Virtual Reality has quickly moved from a theoretical idea to one of the most exciting new technologies. As a result many companies have invested in or developed their own version of the VR headset, from Facebook’s acquisition of the Oculus Rift, to Google Glass.
Now so far, they have been primarily used within the gaming industry, but there is a huge potential for VR headsets to expand into our everyday lives. More and more companies will incorporate VR into their strategies, and advertising will be no exception.
But, when we think about the very nature of advertising, there are interesting ethical dilemmas raised when it comes to Ar/VR and marketing.
For a start for VR headsets to work, they have to have ways to measure head movements.

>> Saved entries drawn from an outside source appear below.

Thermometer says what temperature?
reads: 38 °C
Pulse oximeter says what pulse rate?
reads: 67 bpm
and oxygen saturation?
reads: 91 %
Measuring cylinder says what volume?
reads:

Imagine you are wearing a set of AR glasses in a supermarket, and they store head movement data. The glasses know what products you look at, and for how long. With this data, the supermarket could tailor its advertising strategy so that it is completely personal to you.
The fact that these movements will be stored raises privacy issues quite unlike data storage complaints of the past. Issues which it is essential that any VR Development Agency must fully understand.

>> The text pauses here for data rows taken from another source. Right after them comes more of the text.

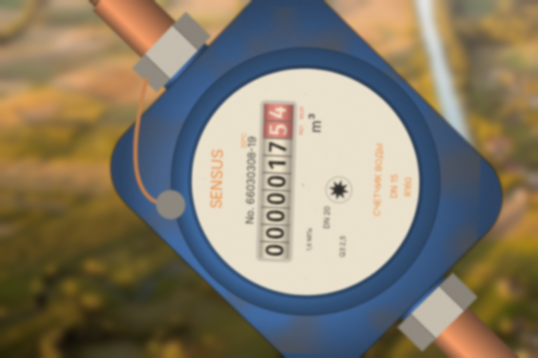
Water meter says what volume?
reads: 17.54 m³
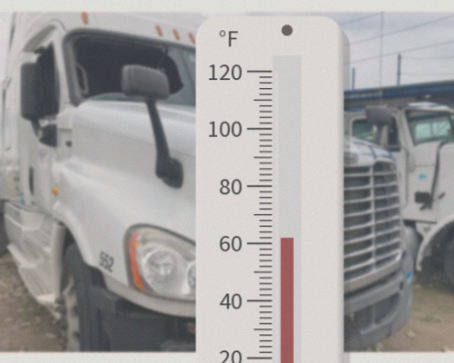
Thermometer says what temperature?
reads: 62 °F
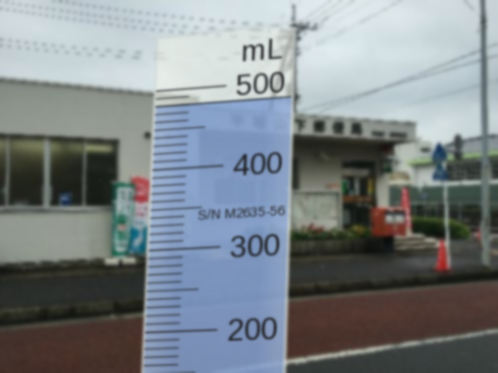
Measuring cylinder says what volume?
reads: 480 mL
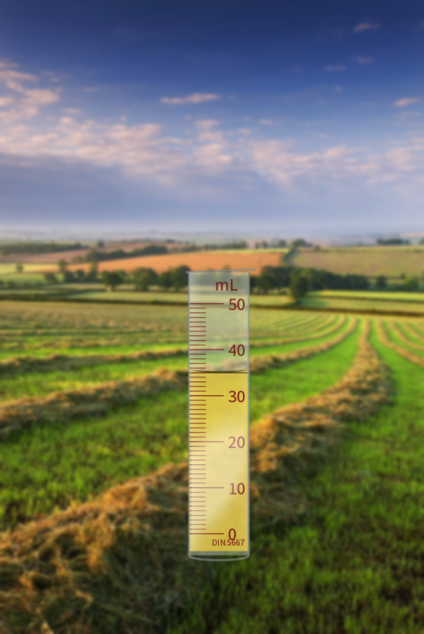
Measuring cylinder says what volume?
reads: 35 mL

It will not be long before these VR headsets are able to read heart rate fluctuations and measure the dilation of your pupils in response to external stimuli.
Now this would be a good way to test products before they go to market, to find out people’s subconscious reactions to the design, or to find out whether a particular advert has the desired effect.
But, again, if companies can find out what appeals to you on a subconscious level, then they can use data that has never been available before to sell things to you. The use of data of this nature raises some questions about what should remain private.
Moving away from the field of advertising, and going back to VR gaming throws up another challenge. Violence in video games is a long standing issue for some, but VR allows for players to actually engage in acts of violence, in a virtual world.
If devices can be linked, and players can interact with each other online, then virtual assault or murder becomes a possibility. Now these kind of things happen in video games all the time, but on a platform and immersive and realistic as VR has the potential to be, ethical issues about virtual crime become more difficult to answer.
VR is going to be at the very pinnacle of technological advancements in the future, but there are ethical questions that need to be answered, especially when it comes to privacy and the storage of data.
Regulation of one form or another will required, but if used safely, we can see that the data that VR will be able to access will have a wide range of possibilities.